An investigation later revealed Monterrosa had a 15-inch hammer tucked into the pocket of a sweatshirt.

Roughly 100 friends and supporters of the Monterrosa family stood quietly Wednesday afternoon outside Vallejo City Hall, where Michelle and Ashley Monterrosa, the young man’s sisters, exited with their attorneys, John Burris and Melissa Nold. The sisters wiped away tears, and flowers and candles were set up on the steps. People wore shirts that said “Justice for Sean Monterrosa” and held signs that read “defund the police.”

ACLU, SF Board of Supes request release of footage in Monterrosa shooting

Vallejo Times-Herald, by John Glidden, July 6, 2020 
Jorge and Linda Moreno, former roommates of Sean Monterrosa, protest in front of City Hall prior to a June 5 march. Monterrosa was killed by a Vallejo police officer on June 2. (Chris Riley – Times-Herald file photo)

Pressure continues to mount from outside Vallejo to release body camera footage from the fatal officer-involved shooting of Sean Monterrosa in front of a Vallejo Walgreens during the early morning hours of June 2.

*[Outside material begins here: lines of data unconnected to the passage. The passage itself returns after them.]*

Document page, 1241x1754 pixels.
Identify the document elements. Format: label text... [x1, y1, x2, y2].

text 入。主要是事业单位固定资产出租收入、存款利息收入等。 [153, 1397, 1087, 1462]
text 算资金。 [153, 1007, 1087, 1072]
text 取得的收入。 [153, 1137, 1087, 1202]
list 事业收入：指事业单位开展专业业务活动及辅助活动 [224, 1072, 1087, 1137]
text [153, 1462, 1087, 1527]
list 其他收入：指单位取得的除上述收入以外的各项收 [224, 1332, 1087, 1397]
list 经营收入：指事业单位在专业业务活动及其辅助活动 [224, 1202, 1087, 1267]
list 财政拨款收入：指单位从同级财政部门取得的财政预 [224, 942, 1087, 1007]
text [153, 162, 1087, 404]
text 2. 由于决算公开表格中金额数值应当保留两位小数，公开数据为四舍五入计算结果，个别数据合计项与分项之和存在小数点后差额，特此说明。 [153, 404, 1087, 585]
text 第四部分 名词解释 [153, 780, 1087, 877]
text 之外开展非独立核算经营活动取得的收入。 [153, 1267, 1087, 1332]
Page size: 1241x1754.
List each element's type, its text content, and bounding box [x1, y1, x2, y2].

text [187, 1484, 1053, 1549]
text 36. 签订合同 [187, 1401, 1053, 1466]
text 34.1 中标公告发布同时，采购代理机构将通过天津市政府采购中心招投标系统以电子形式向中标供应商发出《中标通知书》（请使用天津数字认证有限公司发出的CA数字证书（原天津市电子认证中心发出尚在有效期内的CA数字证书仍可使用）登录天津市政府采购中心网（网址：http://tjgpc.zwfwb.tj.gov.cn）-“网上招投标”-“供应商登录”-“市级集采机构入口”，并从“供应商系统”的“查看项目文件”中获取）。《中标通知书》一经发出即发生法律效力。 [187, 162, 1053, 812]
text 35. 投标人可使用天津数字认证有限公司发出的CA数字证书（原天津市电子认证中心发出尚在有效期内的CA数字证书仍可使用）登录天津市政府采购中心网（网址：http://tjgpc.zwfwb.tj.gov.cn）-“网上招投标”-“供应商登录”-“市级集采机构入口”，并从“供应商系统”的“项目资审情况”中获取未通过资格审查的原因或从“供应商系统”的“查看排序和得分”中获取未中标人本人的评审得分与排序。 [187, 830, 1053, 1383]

Both the American Civil Liberties Union of Northern California and the San Francisco Board of Supervisors have taken the rare action of asking Vallejo leaders to release the body camera footage immediately, instead of delaying release of the footage up to 45 calendar days — as allowed by state law.

“For years, police accountability and civil rights activist in Vallejo have run up against a police department that has disproportionately targeted people of color, has been allowed to brutalize Black and Latino residents, and has rarely been held accountable for its actions,” part of the supervisors’ June 16 resolution reads.

In its five-page letter from June 30, the ACLU criticizes the city for failing to release the body camera footage, and video from a private drone sought through the California Public Records Act by the nonprofit public interest newsroom Open Vallejo.

“Not only is the city required to release these records pursuant to the PRA, the city’s delay erodes what little public trust remains with a community that has seen far too many killed and brutally assaulted by the police,” the letter states.

Monterrosa, 22, of San Francisco was shot and killed outside the Walgreens on Redwood Street. Law enforcement sources say the police officer is Jarrett Tonn. He fired five times through a car windshield, hitting Monterrosa once. City and police officials have yet to officially confirm Tonn as the shooter.

“Sean Monterrosa was my constituent and a beloved member of the Bernal Heights and Mission District neighborhoods that I represent,” said San Francisco Supervisor Hillary Ronen, who authored the resolution, in a statement to the Times-Herald on Monday. “He was a passionate advocate for social justice, and his death by Vallejo police has left a painful void in our community. The San Francisco Board of Supervisors unanimously approved the resolution I authored urging the release of body camera footage from the officers involved in Sean’s death in order to bring greater transparency to this case and help Sean’s family obtain the justice they deserve.”

Monterrosa’s sister, Ashley Monterrosa, told the Times-Herald over the weekend that the family was offered the chance recently to watch the body camera footage, but only without a lawyer. The family declined.

Ashley Monterrosa said the family is hoping to watch the footage some time this week with their lawyer. She said a lawsuit would likely be followed afterward. The Monterrosa family is being represented by civil rights attorney John Burris.